Barloon also argued the case should be dismissed because the Dodd-Frank Act, which established the bureau and limits the president’s power to remove its director except for reasons of “inefficiency, neglect of duty, or malfeasance” violates the separation of powers principle of the U.S. Constitution.

Laporte rejected that argument as well.

“I don’t think it’s unconstitutional, and even if it is, I do think it’s severable,” Laporte said, referring to the ability to hold the removal provision unconstitutional without invalidating the entire agency.

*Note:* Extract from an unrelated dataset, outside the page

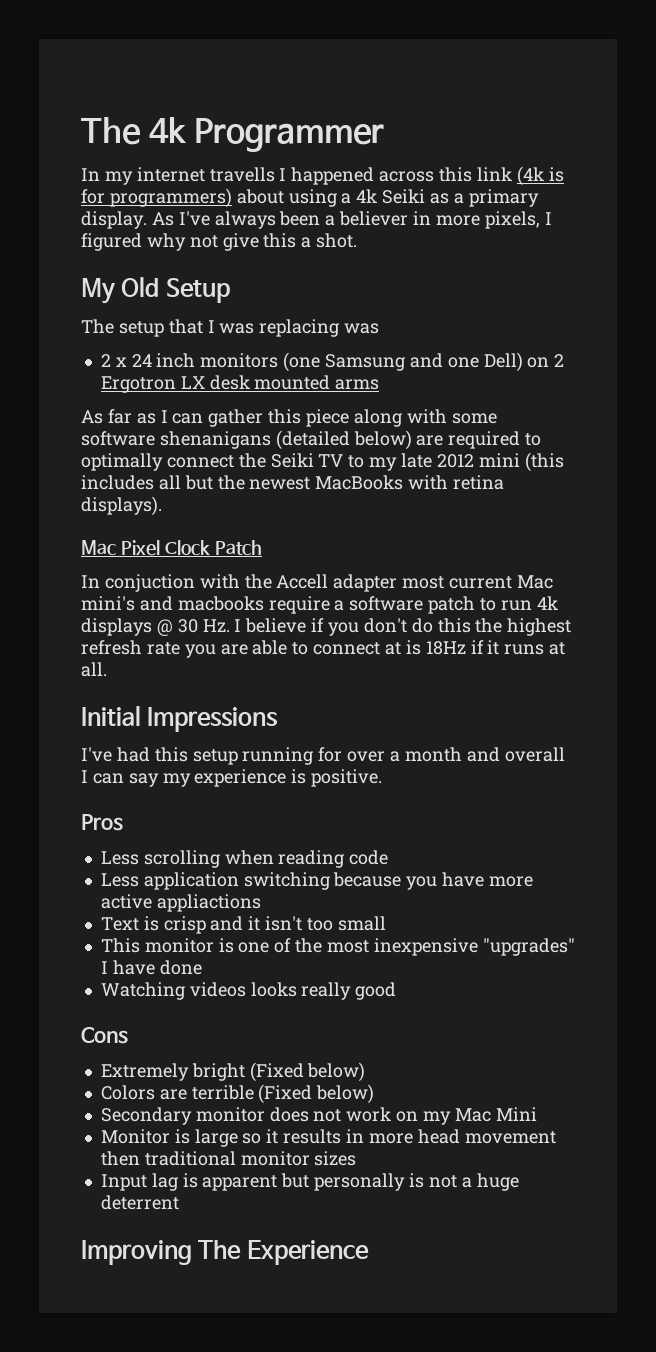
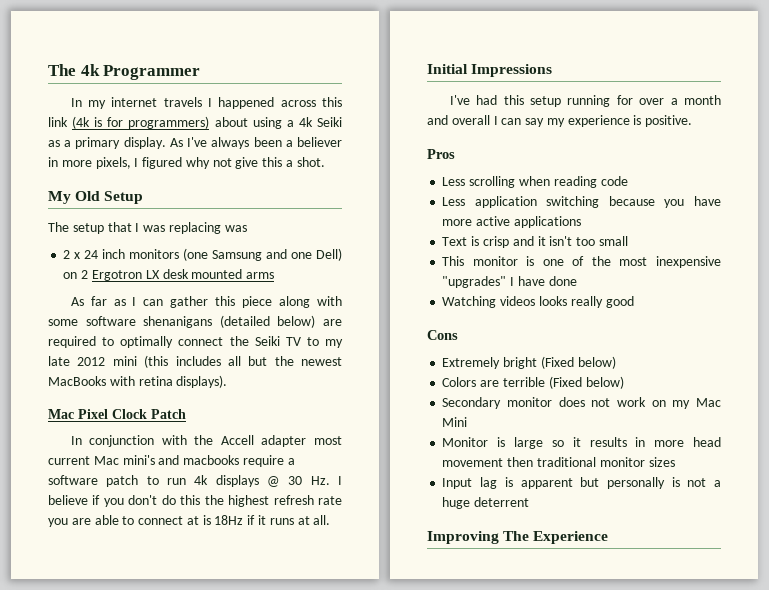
[209,167,275,182] travells -> [163,97,202,107] travels
[104,574,195,592] conjuction -> [89,435,155,447] conjunction
[156,894,261,912] appliactions -> [513,216,581,228] applications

Cristina C. Arguedas, an attorney for Freedom’s co-founder and co-CEO Andrew Housser, asked the judge to dismiss claims against her client as well. She said the bureau failed to specifically allege that Housser knew statements written in contracts and documents that he signed were false or misleading.

The bureau maintains Housser attended meetings and received regular updates on Freedom’s efforts to persuade creditors to start negotiating with the company. Logic dictates that he knew Freedom could not negotiate settlements with those creditors, Peltz told the judge.

Laporte questioned whether higher penalties for reckless and knowing violations of the Telemarketing Sales Rule suggest one can violate the rule without direct knowledge of misrepresentations.

The judge asked both parties to submit 5-page supplemental briefs on what impact, if any, the three-tiered penalty has on individual scienter, the legal requirement of proving an accused person’s intent or knowledge of wrongdoing.

Mulvaney took control of the bureau on Nov. 28 last year after a federal judge ruled President Donald Trump could appoint a new director when former director Richard Cordray resigned. Cordray had appointed bureau deputy director Leandra English as interim head of the agency.

English has appealed the judge’s ruling, but ended the litigation this past July when she resigned from the bureau.

Since Mulvaney took over, the bureau has only taken legal action against one company in court: a Nevada-based business called Future Income Payments that allegedly packaged high-interest loans as “lump sum payments” in exchange for future debits of pensions.

In June, Mulvaney dismantled the bureau’s 25-member Consumer Advisory Board, which is tasked with advising the agency on policy and regulations.